--- Exercise data Enclosed Below ---

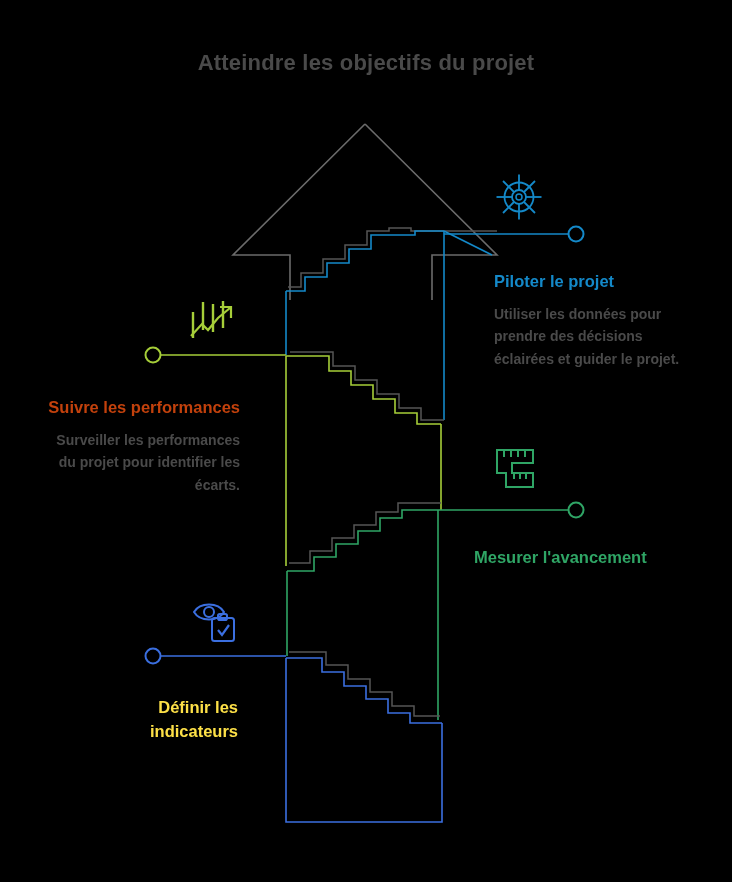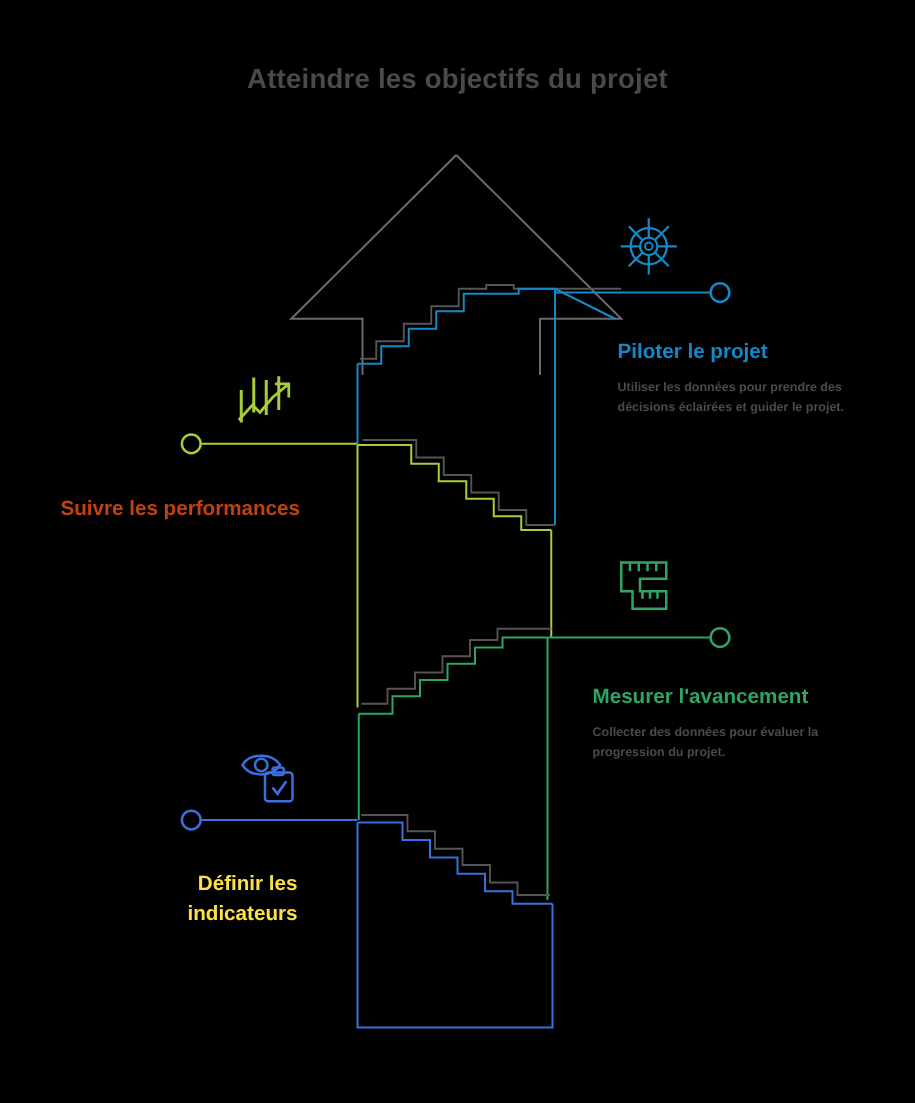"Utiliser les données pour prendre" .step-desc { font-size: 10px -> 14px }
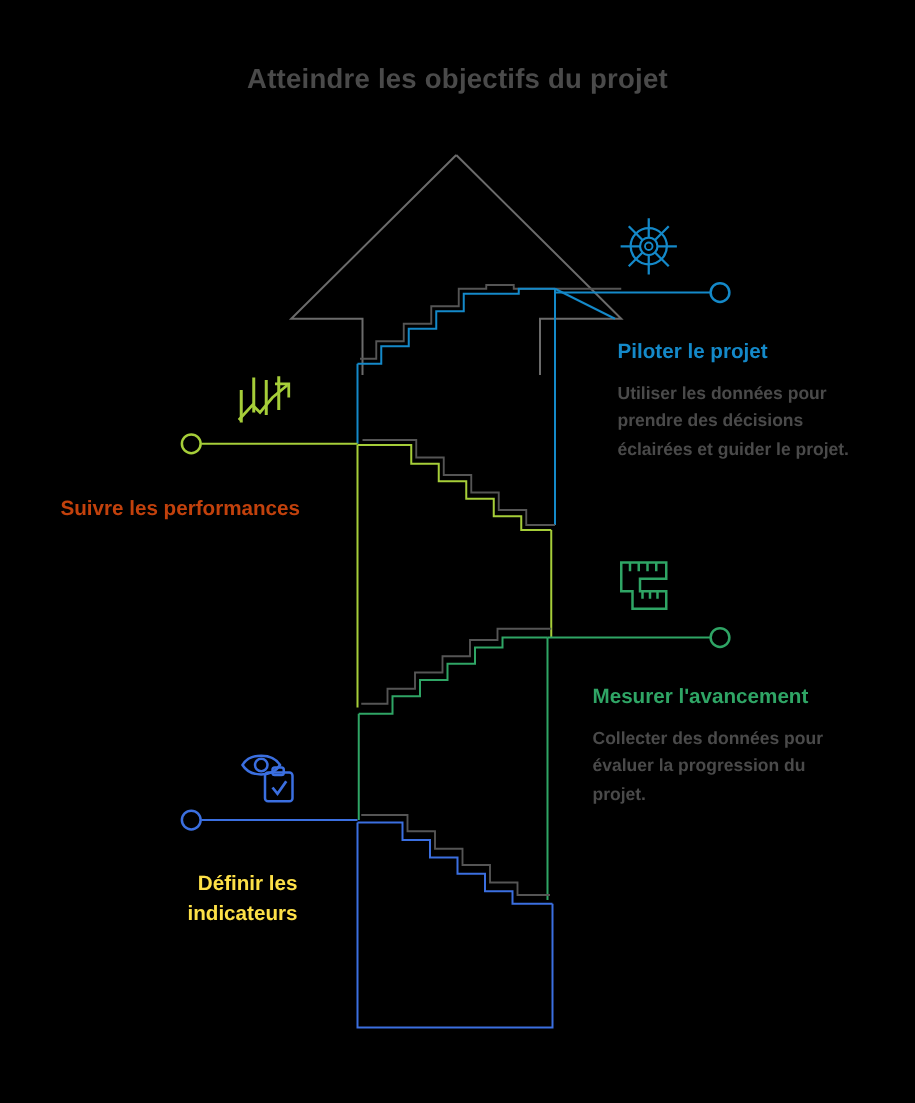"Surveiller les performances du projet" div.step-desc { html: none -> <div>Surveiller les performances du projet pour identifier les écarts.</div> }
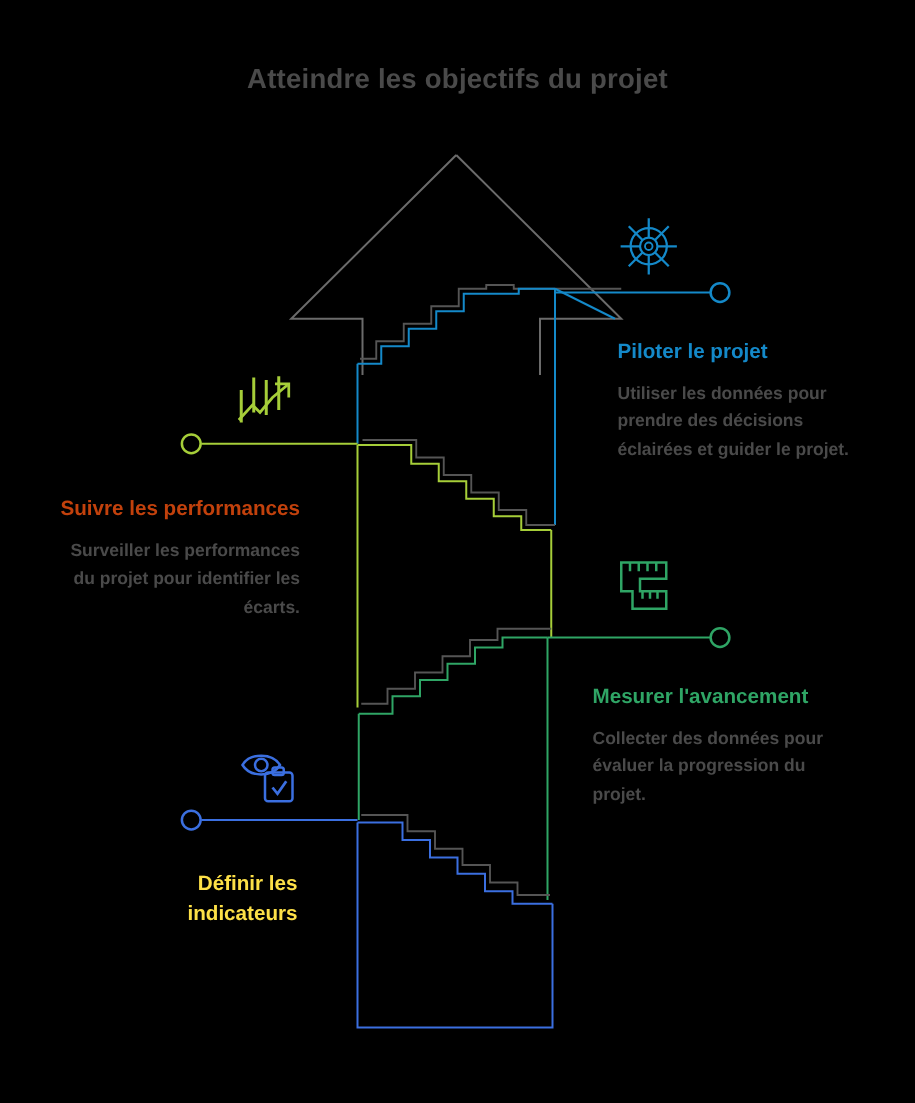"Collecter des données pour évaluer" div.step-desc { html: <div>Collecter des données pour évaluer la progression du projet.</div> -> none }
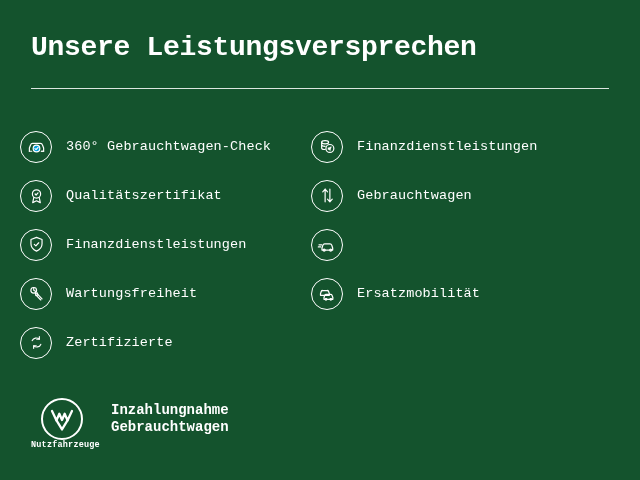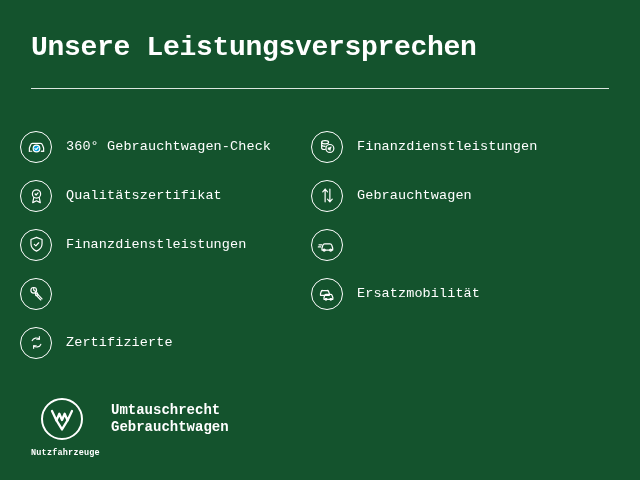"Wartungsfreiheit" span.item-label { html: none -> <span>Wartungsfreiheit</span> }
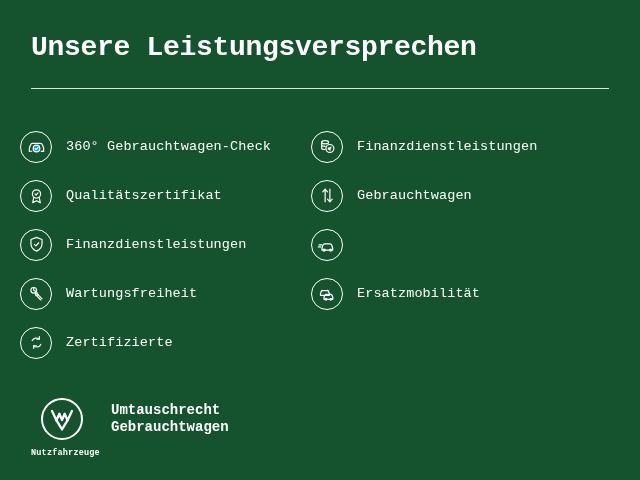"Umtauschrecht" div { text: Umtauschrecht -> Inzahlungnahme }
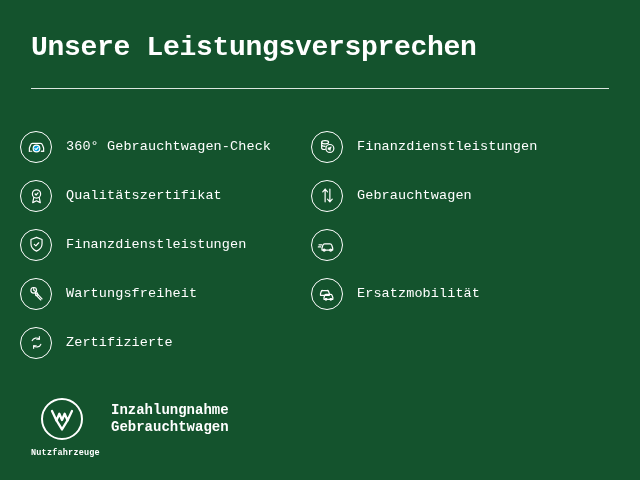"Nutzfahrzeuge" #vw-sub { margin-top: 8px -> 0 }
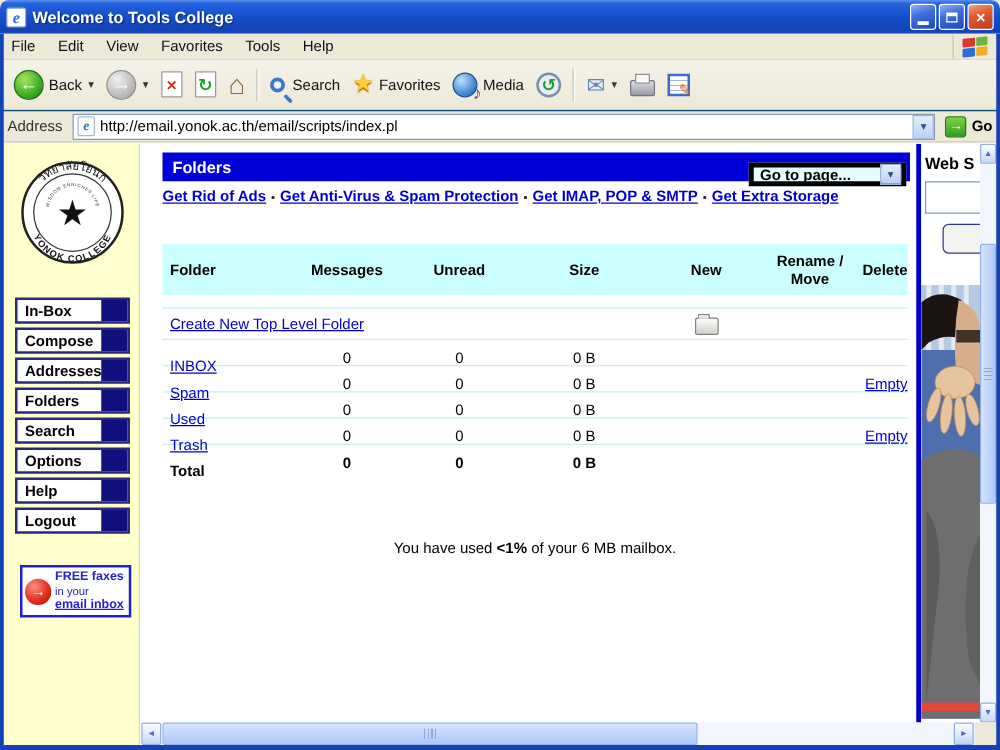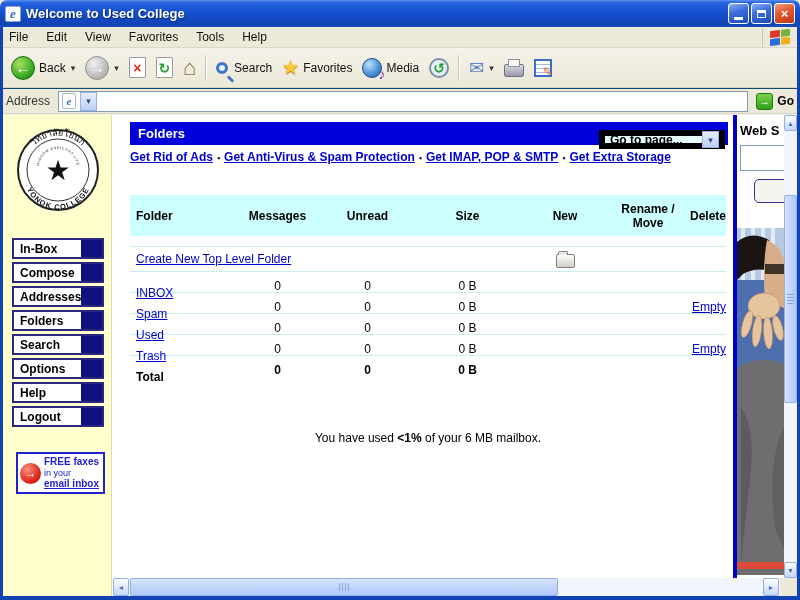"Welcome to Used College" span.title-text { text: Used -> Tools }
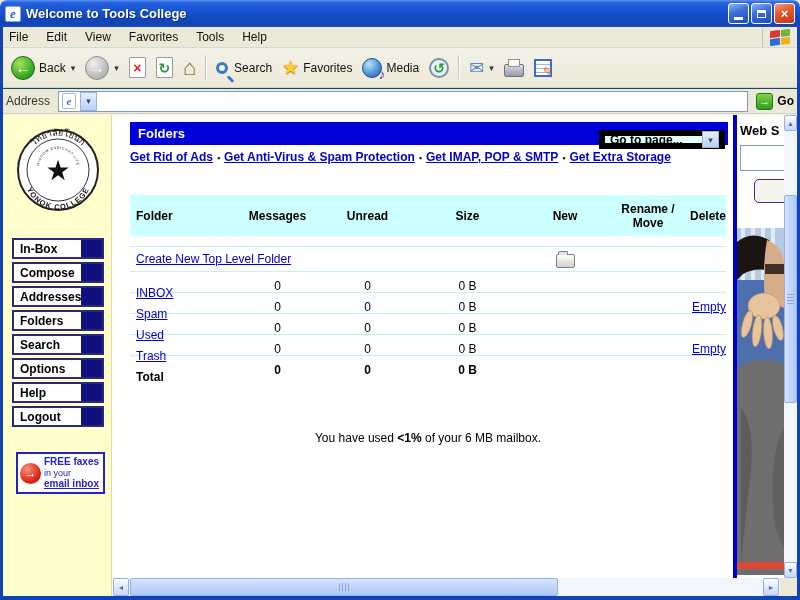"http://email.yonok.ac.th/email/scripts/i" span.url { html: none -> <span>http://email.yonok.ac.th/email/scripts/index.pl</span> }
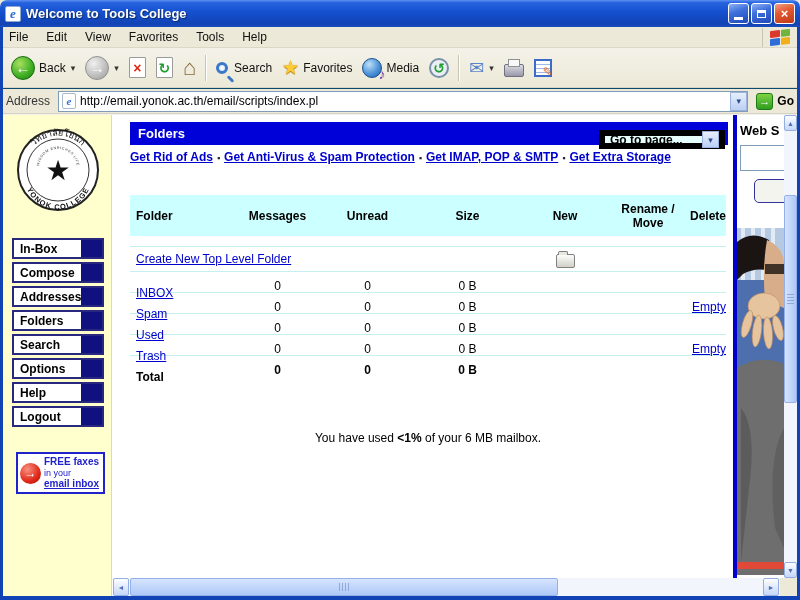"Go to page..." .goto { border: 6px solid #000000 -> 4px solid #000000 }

--- End of Enclosed Exercise data ---

Work to be completed: Please print the entries above exactly. Skip every picture.

Reply to the task:
"Utiliser les données pour prendre" .step-desc { font-size: 10px -> 14px }
"Surveiller les performances du projet" div.step-desc { html: none -> <div>Surveiller les performances du projet pour identifier les écarts.</div> }
"Collecter des données pour évaluer" div.step-desc { html: <div>Collecter des données pour évaluer la progression du projet.</div> -> none }
"Wartungsfreiheit" span.item-label { html: none -> <span>Wartungsfreiheit</span> }
"Umtauschrecht" div { text: Umtauschrecht -> Inzahlungnahme }
"Nutzfahrzeuge" #vw-sub { margin-top: 8px -> 0 }
"Welcome to Used College" span.title-text { text: Used -> Tools }
"http://email.yonok.ac.th/email/scripts/i" span.url { html: none -> <span>http://email.yonok.ac.th/email/scripts/index.pl</span> }
"Go to page..." .goto { border: 6px solid #000000 -> 4px solid #000000 }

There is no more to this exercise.